CIREBON, Rajindonews.id – Panglima Kodam III/Siliwangi Mayjen TNI Kosasih meresmikan Jembatan Perintis Garuda III di wilayah Kriyan Barat RW 17, Kelurahan Pegambiran, Kecamatan Lemahwungkuk, Kota Cirebon, Senin (09/03/2026).
Peresmian dilakukan bersama Wakil Gubernur Jawa Barat, Wakapolda Jawa Barat, serta jajaran TNI–Polri sebagai bagian dari program pembangunan jembatan gantung untuk meningkatkan aksesibilitas masyarakat.
Peresmian ditandai dengan penandatanganan prasasti dan pemotongan pita, sekaligus menandai bahwa jembatan yang sebelumnya dikenal sebagai Jembatan Gantung Kriyan tersebut kini resmi berganti nama menjadi Jembatan Perintis Garuda III dan sudah dapat digunakan kembali oleh warga.
Jembatan tersebut menjadi akses penghubung antara Pegajahan Selatan RW 05, Kelurahan Jagasatru, Kecamatan Pekalipan dengan Kriyan Barat RW 17, Kelurahan Pegambiran, Kecamatan Lemahwungkuk. Selama ini, jalur tersebut merupakan penghubung penting bagi aktivitas warga, terutama untuk kegiatan ekonomi, pendidikan, dan mobilitas harian.
Dalam sambutannya, Pangdam III/Siliwangi menyampaikan bahwa pembangunan jembatan merupakan bentuk kepedulian TNI terhadap kebutuhan masyarakat, khususnya dalam memperlancar akses antarwilayah yang sebelumnya terbatas.

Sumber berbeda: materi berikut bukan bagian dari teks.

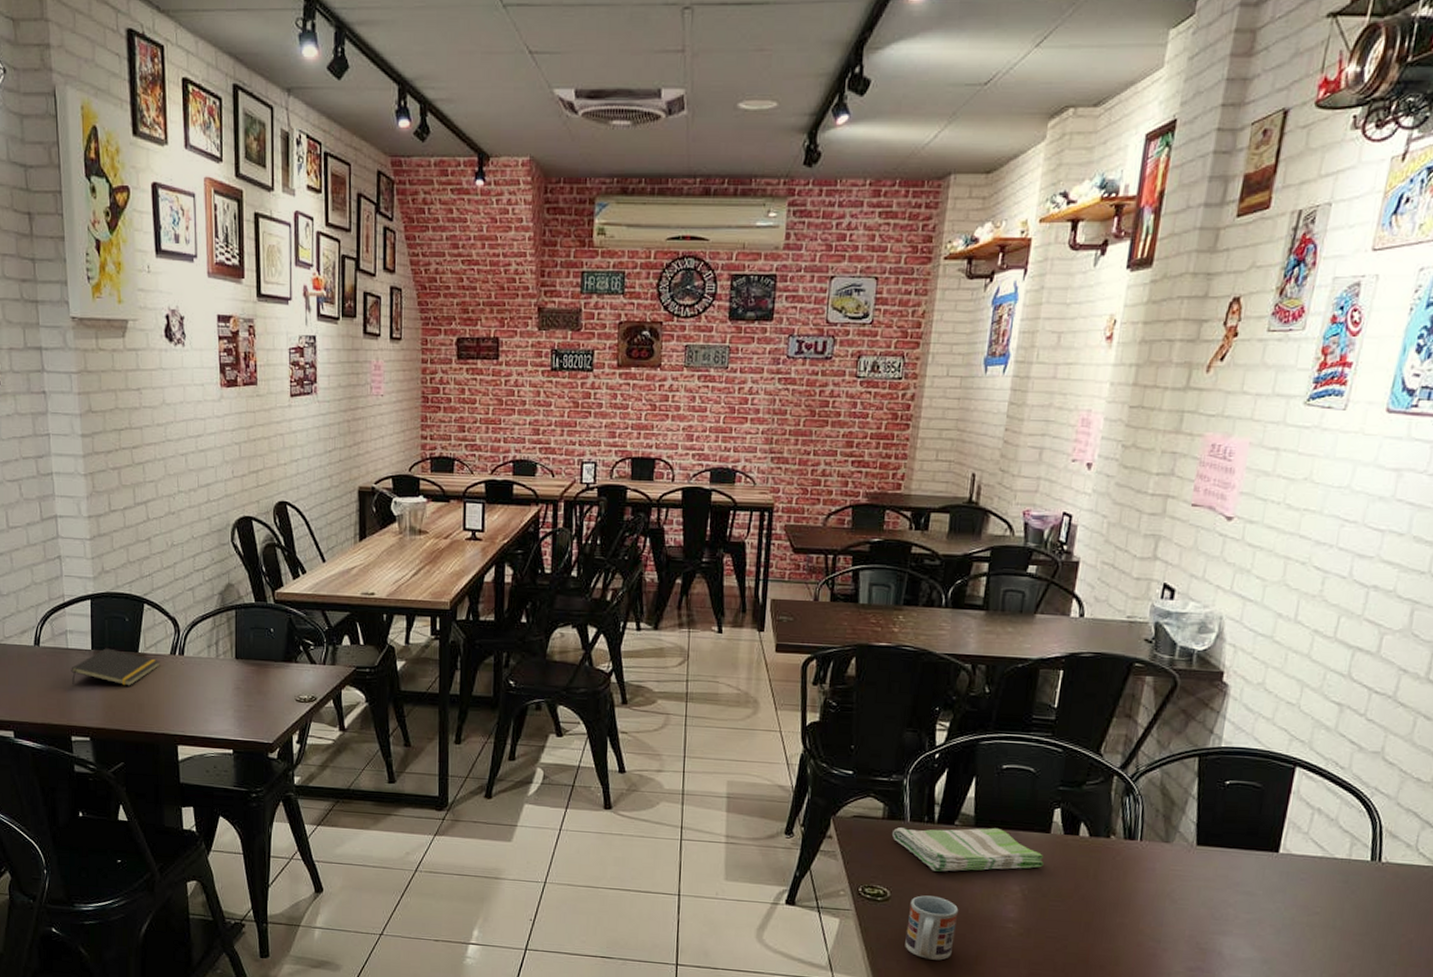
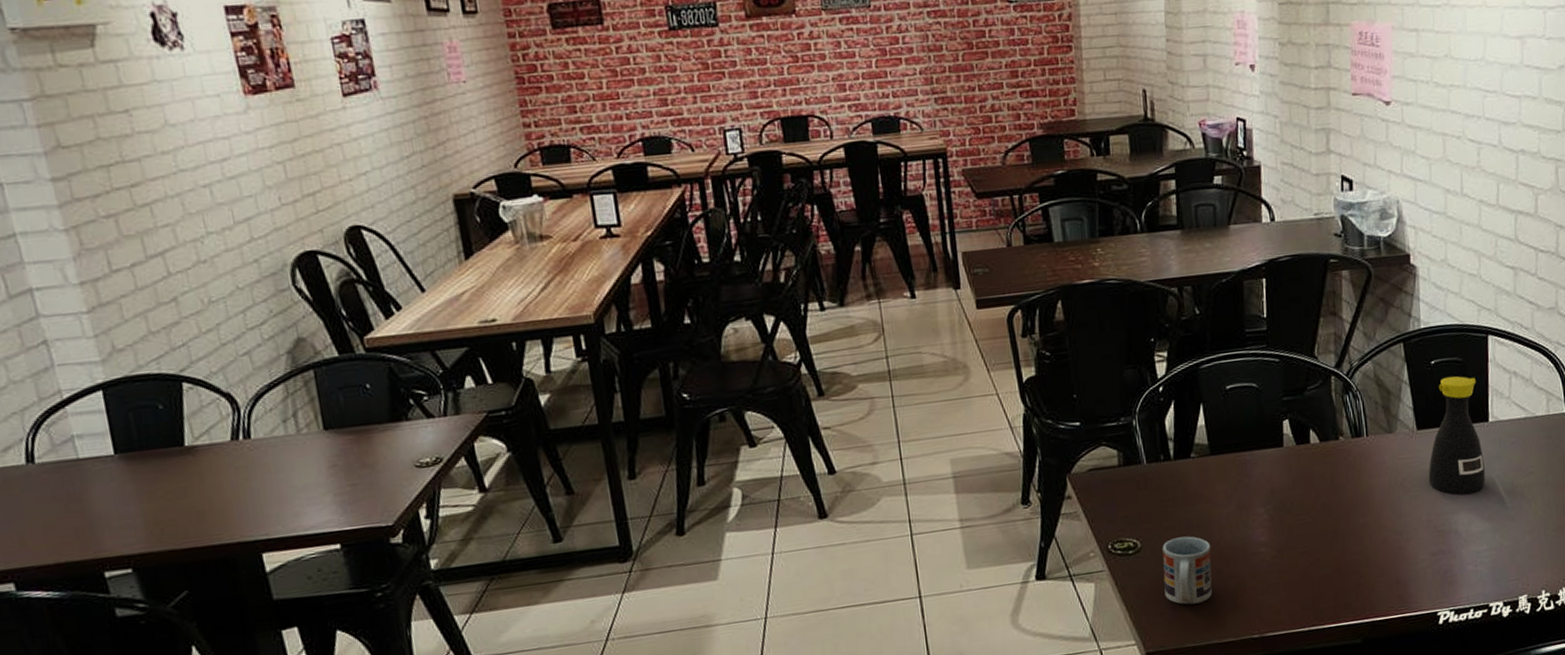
notepad: present [71,648,160,686] -> none [87,448,219,504]
dish towel: present [892,827,1044,872] -> none [1131,451,1283,511]
bottle: none [1199,799,1273,920] -> present [1428,376,1485,496]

“Pembangunan jembatan ini diharapkan dapat membantu masyarakat mempercepat jarak tempuh dan mendukung aktivitas ekonomi sehari-hari. Mudah-mudahan fasilitas ini bisa dimanfaatkan dengan baik dan dijaga bersama,” ujar Kosasih.
Kegiatan peresmian juga dihadiri Irdam III/Siliwangi, Danrem 063/Sunan Gunung Jati, Asrendam III/Siliwangi, para Asisten Kasdam, serta Kapendam III/Siliwangi.
Pada kesempatan tersebut, Pangdam bersama Wakil Gubernur Jawa Barat turut menyerahkan tali asih kepada warga sekitar sebagai bentuk kepedulian sosial.
Usai peresmian, Pangdam III/Siliwangi mengikuti video conference bersama Kepala Staf Angkatan Darat dalam rangka peluncuran peresmian 200 jembatan gantung di berbagai wilayah Indonesia.
Dengan diresmikannya Jembatan Perintis Garuda III, masyarakat di kawasan Kriyan dan sekitarnya kini memiliki jalur penghubung yang lebih aman dan layak. Pemerintah daerah bersama unsur TNI dan Polri mengajak masyarakat untuk menjaga fasilitas tersebut agar dapat digunakan dalam jangka panjang serta mendukung peningkatan kesejahteraan warga.